INSTRUÇÕES:
Responda com base no trecho sobre os planos de saúde das estatais:
1. Qual é o impacto anual da matéria estimado pela equipe econômica para as grandes empresas públicas?
2. O que a medida provisória 1.045 permitiu durante a pandemia da covid-19?
3. Quem é o líder do governo no Senado citado no trecho?

Em nova derrota para o governo, o Senado aprovou projeto que desfaz regras mais rígidas para os planos de saúde das estatais. A equipe econômica estima que o impacto da matéria representa um adicional de pelo menos R$ 1,5 bilhão ao ano para as grandes empresas públicas. O texto vai à promulgação.

Anteriormente, o Senado já havia rejeitado a medida provisória (MP) 1.045 que permitiu a redução de jornadas e salários durante a pandemia da covid-19, mas também previa mudanças permanentes nas leis trabalhistas. Foram 47 votos contrários, 27 favoráveis e uma abstenção.

O líder do governo no Senado, Fernando Bezerra (MDB-PE), se manifestou contra a proposta, mas concordou com a votação simbólica ao perceber que a maioria dos parlamentares apoiava a iniciativa.

(Entradas de dados coletados)
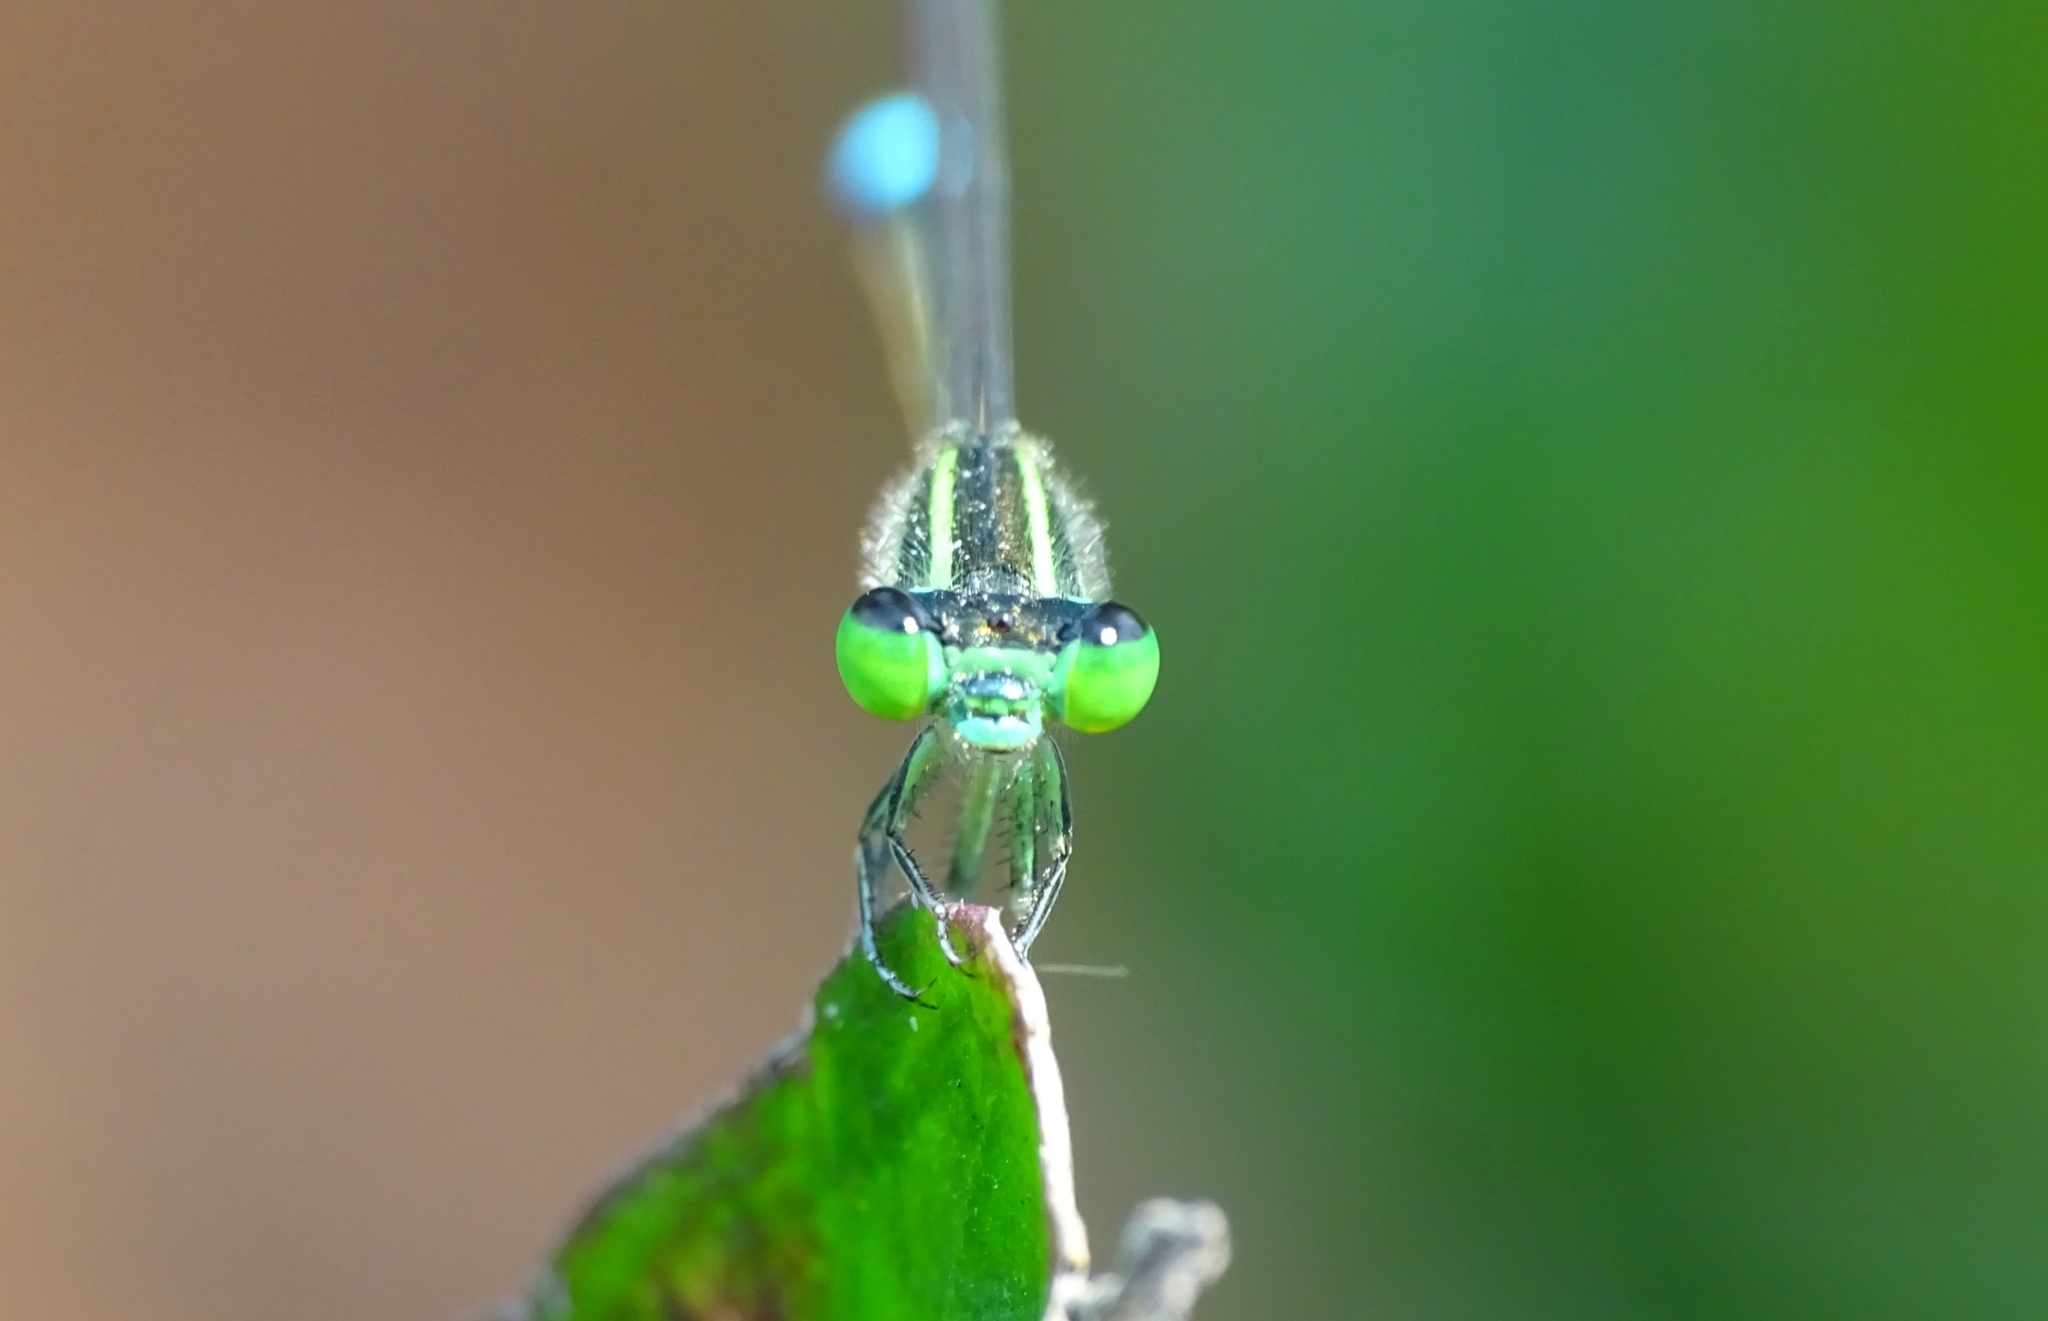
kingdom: Animalia
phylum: Arthropoda
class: Insecta
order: Odonata
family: Coenagrionidae
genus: Ischnura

RESPOSTA:
1. Um adicional de pelo menos R$ 1,5 bilhão ao ano.
2. A redução de jornadas e salários.
3. Fernando Bezerra (MDB-PE).